-- Data to process follows --

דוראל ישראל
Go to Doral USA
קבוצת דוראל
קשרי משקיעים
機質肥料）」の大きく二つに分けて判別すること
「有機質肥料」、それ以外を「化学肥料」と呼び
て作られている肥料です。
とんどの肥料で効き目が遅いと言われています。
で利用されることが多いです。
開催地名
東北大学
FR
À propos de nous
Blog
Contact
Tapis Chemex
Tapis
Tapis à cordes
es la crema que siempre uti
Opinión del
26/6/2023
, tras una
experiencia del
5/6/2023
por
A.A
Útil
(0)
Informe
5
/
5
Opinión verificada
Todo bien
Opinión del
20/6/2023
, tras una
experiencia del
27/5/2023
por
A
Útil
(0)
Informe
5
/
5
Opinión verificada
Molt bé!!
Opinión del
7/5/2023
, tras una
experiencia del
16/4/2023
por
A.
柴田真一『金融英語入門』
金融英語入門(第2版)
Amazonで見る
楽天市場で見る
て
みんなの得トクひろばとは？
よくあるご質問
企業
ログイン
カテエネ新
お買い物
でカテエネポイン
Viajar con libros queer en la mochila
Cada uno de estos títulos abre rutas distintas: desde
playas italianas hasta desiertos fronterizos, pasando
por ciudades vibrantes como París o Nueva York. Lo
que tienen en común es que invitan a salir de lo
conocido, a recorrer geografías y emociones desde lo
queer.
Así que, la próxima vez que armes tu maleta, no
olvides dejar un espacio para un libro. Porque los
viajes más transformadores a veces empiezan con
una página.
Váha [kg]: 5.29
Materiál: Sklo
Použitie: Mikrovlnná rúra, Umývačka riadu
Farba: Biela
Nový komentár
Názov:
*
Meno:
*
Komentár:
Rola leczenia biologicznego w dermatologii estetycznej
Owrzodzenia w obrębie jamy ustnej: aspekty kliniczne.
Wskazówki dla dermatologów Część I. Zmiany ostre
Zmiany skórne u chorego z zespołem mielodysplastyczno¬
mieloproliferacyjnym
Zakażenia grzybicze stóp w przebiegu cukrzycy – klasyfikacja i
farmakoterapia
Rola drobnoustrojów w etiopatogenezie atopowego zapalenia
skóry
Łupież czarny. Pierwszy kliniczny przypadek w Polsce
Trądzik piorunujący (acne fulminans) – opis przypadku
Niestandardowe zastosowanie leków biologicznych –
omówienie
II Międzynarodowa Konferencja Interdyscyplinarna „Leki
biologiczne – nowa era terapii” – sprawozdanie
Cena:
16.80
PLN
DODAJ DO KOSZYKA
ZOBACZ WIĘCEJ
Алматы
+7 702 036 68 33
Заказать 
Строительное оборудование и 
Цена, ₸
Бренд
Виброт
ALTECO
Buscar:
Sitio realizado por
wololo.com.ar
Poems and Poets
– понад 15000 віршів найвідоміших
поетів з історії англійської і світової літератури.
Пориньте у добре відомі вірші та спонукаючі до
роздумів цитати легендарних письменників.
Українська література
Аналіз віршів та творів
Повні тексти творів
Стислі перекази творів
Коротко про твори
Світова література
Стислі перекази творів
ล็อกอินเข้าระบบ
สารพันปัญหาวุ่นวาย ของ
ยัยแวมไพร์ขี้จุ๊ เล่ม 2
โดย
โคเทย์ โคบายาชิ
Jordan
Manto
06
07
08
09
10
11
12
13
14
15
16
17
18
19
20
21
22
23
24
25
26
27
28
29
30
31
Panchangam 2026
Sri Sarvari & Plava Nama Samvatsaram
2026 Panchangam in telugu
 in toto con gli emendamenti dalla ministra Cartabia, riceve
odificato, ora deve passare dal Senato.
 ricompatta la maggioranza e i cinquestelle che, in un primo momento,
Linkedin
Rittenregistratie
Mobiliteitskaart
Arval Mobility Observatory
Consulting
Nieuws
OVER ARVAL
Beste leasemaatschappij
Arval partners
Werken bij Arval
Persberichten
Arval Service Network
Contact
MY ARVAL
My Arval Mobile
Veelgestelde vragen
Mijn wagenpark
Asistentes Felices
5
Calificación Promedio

-- Data to process concluded --

Wherever the string "творів" occurs in the records above, copy that line.

Аналіз віршів та творів
Повні тексти творів
Стислі перекази творів
Стислі перекази творів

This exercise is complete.